“When King Ahaz went to Damascus to meet Tiglath-pileser king of Assyria, he saw the altar that was at Damascus. And King Ahaz sent to Uriah the priest a model of the altar, and its pattern, exact in all its details.” - 2 Kings 16:10
King Ahaz had a lot going for him. In fact, he’s not unlike someone we would picture meeting in the Bay Area: he was young (reigning in his twenties and thirties), loved innovation and technology (introduced the Babylonian sundial to Jerusalem, 2 Kings 20:11), had access to the latest information (prophets Isaiah and Micah spoke during his reign), and was interested in spirituality (involved himself in sacred spaces and practices). But he had no real relationship with God, and this despite benefiting from God’s deliverance in battle (2 Kings 16:5), having the influence of a godly father (2 Kings 15:34), and being of the line of David.
Instead, he emulates those around him. When the tide turns against him in battle, he looks not to God for help, but makes an alliance with the Assyrian king, just as he sees the Syrians and Israelites doing. But far from it being an equal alliance, Ahaz declares himself their servant, literally slave (2 Kings 16:17), giving the Assyrians treasures from the temple and palace. And when he sees the Assyrian altar in Damascus, he decides to make one exactly like it for himself.

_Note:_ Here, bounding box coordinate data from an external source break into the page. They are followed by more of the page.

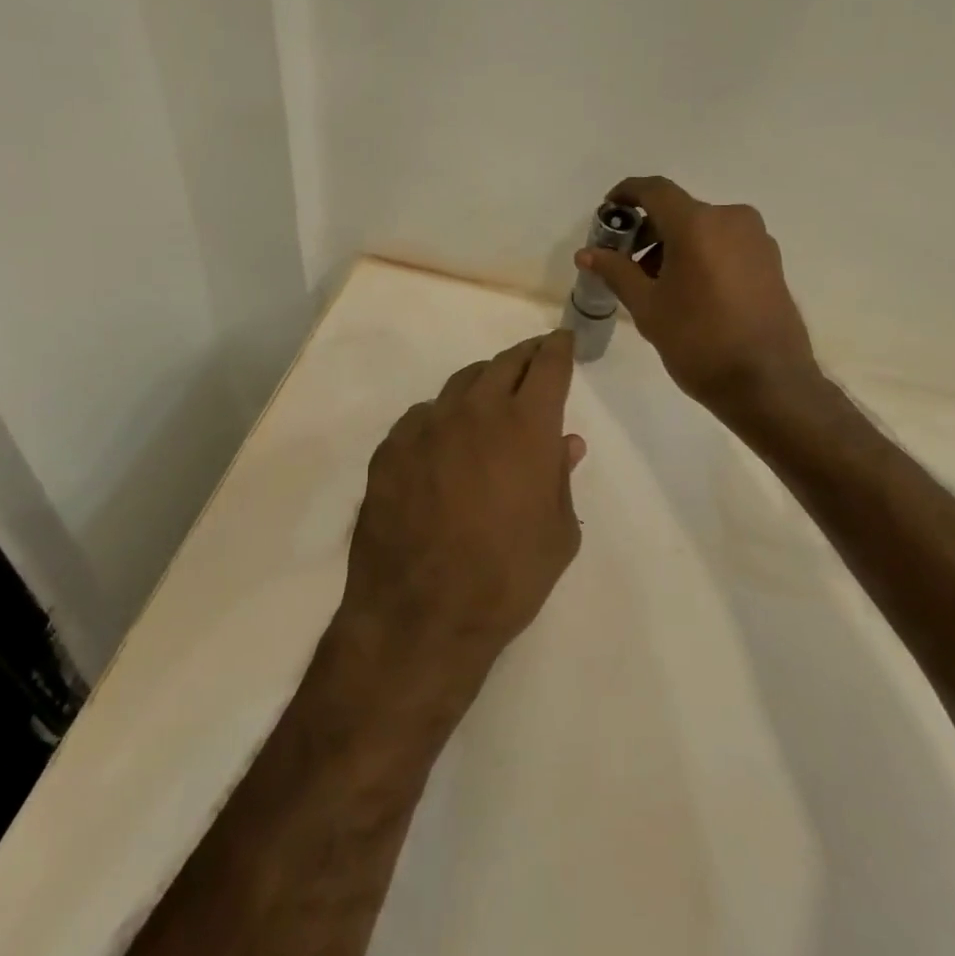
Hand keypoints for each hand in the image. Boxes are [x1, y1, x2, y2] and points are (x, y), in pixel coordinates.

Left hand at [338, 332, 587, 692]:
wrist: (421, 615)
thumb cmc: (507, 578)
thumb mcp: (558, 534)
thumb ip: (561, 479)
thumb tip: (564, 443)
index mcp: (525, 425)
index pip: (548, 366)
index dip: (559, 348)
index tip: (563, 341)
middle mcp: (475, 411)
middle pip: (503, 363)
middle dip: (525, 357)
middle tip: (535, 360)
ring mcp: (426, 426)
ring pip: (460, 384)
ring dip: (483, 383)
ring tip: (492, 396)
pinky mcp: (390, 449)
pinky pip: (422, 416)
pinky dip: (442, 417)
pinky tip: (444, 440)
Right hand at [576, 175, 819, 421]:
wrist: (768, 383)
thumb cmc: (699, 342)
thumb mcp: (648, 308)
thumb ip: (616, 272)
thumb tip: (587, 253)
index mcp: (698, 224)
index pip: (655, 190)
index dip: (627, 194)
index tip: (608, 210)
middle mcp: (731, 219)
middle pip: (680, 211)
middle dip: (648, 230)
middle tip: (625, 262)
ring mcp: (757, 239)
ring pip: (704, 229)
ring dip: (674, 245)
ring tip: (656, 285)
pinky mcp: (771, 261)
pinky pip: (726, 244)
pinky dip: (701, 255)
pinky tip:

Assyrian altars were quite different from Jewish ones: they were smaller, and had peculiar and unmistakable ornamentation. As one article put it, “Careful instructions would be needed for workmen who had never seen the sort of object which they were required to produce.” In a distorted echo of Exodus 38, Ahaz now puts himself in the place of God, directing the priest in constructing an idolatrous altar which he puts in the place of God’s bronze altar in the temple, and upon which he makes burnt, grain, drink, and peace offerings. It’s a strange and somewhat hideous amalgam of religions: he is in Solomon’s temple, making offerings from Levitical law, but on an Assyrian altar, to Damascene gods. 2 Chronicles 28:23 tells us something of his motivations: “For he… said, ‘Because the gods of the kings of Syria helped them, I will sacrifice to them that they may help me.’”
The next sentence in 2 Chronicles is compelling: “But they were the ruin of him and of all Israel.” God is not one in a line of many. We cannot keep the convenient or traditional parts of our faith and mix them in with what seems to be working for everyone else. This is not to say we can’t make our faith culturally relevant, but we must always be going back to God’s word as we bring forward His truths to our current day.
Ahaz had auspicious beginnings: but he ended up being one of the worst kings, going on to make idolatrous altars “in every city of Judah” (2 Chronicles 28:25). Perhaps, more than anything else, his story is a warning to us: of how incredibly easy it can be to be so caught up by what others are doing, to trust so much in worldly patterns of success, to care so much about what someone in power thinks of us, that we lose a right view of God in our lives.